As electronic products demand faster data transmission speeds and better performance for the purposes of IoT and 5G applications, the chips contained in these products also need to be much smaller and consume less power, notes Joanne Chiao, a TrendForce analyst. Process technologies must thus evolve to enable the production of increasingly advanced chips. According to TrendForce, TSMC holds a 70% market share in advanced processes below and including the 1Xnm node while South Korea’s Samsung has 30%.
“Not only are Taiwan’s fabless chipmakers able to deliver PPA (performance, power, and area) advantages to their clients through technology scaling and node shrinking, they are also unsurpassed in their comprehensive silicon IP cores and longstanding product development services,” Chiao says. “Other competing foundries are unlikely to make breakthroughs in these fields and catch up to Taiwanese foundries in the short run.”
For the industry’s IC design segment, the outlook is not quite as rosy. Although chip designers MediaTek and Novatek have been thriving – Chinese foundries have switched from U.S. to Taiwanese suppliers as U.S.-China relations have soured – the Taiwanese firms’ dependency on China could prove negative for their long-term prospects. Beijing is working assiduously to develop chipmaking self-sufficiency and has invested US$56 billion thus far in two state-backed semiconductor funds.

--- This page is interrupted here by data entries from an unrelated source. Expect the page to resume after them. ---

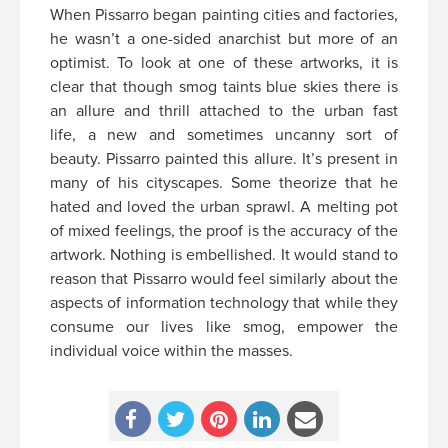
When Pissarro began painting cities and factories,
he wasn’t a one-sided anarchist but more of an
optimist. To look at one of these artworks, it is
clear that though smog taints blue skies there is
an allure and thrill attached to the urban fast
life, a new and sometimes uncanny sort of
beauty. Pissarro painted this allure. It’s present in
many of his cityscapes. Some theorize that he
hated and loved the urban sprawl. A melting pot
of mixed feelings, the proof is the accuracy of the
artwork. Nothing is embellished. It would stand to
reason that Pissarro would feel similarly about the
aspects of information technology that while they
consume our lives like smog, empower the
individual voice within the masses.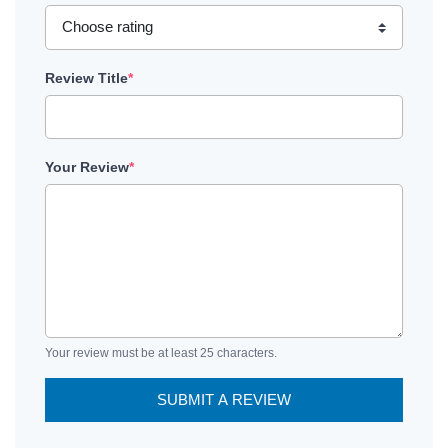
Review Title
*
Your Review
*
Your review must be at least 25 characters.
SUBMIT A REVIEW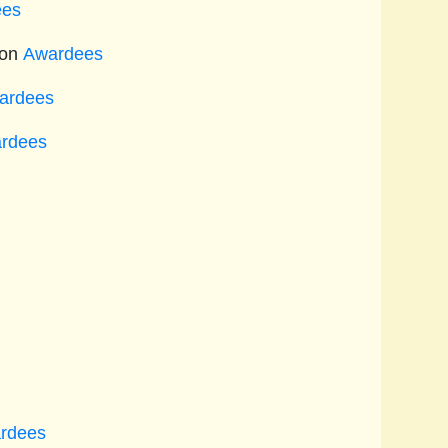
ees
ion
Awardees
ardees
rdees
rdees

“In the short term, Taiwan’s IC design industry seems to benefit from the U.S’s decision to decouple from China,” says Cheng Kai-an, an industry analyst at the semi-governmental Market Intelligence & Consulting Institute (MIC). “But since China is actively developing its own IC design industry, in the long term, Taiwan will face strong competition from China in this area.”

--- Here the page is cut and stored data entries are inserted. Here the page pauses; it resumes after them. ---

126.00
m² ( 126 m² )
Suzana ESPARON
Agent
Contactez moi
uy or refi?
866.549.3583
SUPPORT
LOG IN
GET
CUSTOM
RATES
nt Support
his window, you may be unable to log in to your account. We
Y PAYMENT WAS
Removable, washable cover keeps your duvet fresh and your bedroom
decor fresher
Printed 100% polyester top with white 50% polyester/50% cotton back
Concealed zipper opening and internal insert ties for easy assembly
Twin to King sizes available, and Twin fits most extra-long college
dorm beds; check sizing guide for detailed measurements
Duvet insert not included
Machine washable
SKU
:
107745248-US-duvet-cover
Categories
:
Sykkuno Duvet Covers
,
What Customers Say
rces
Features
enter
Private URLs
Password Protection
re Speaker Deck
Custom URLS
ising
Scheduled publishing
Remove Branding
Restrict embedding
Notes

“China opens the door whenever foreign companies have a technology advantage,” says Gartner’s Wang. “They start shutting the door when they can do it themselves.” For instance, once Chinese telecoms giant Huawei’s chip unit HiSilicon’s technology is on par with MediaTek’s, Huawei will likely buy chips from the former rather than the Taiwanese firm, he says.
However, it will take time for China’s semiconductor industry to catch up with Taiwan’s. Taiwan benefits from a technology lead of at least five years, while the U.S.-China technology divide will likely impact Beijing’s ability to develop next-generation technology such as 6G and quantum computing “with lasting effects until 2030,” says ITRI’s Su.
Thus, “it’s unlikely that the competitive landscape will be changed much in the next 10 years,” he concludes.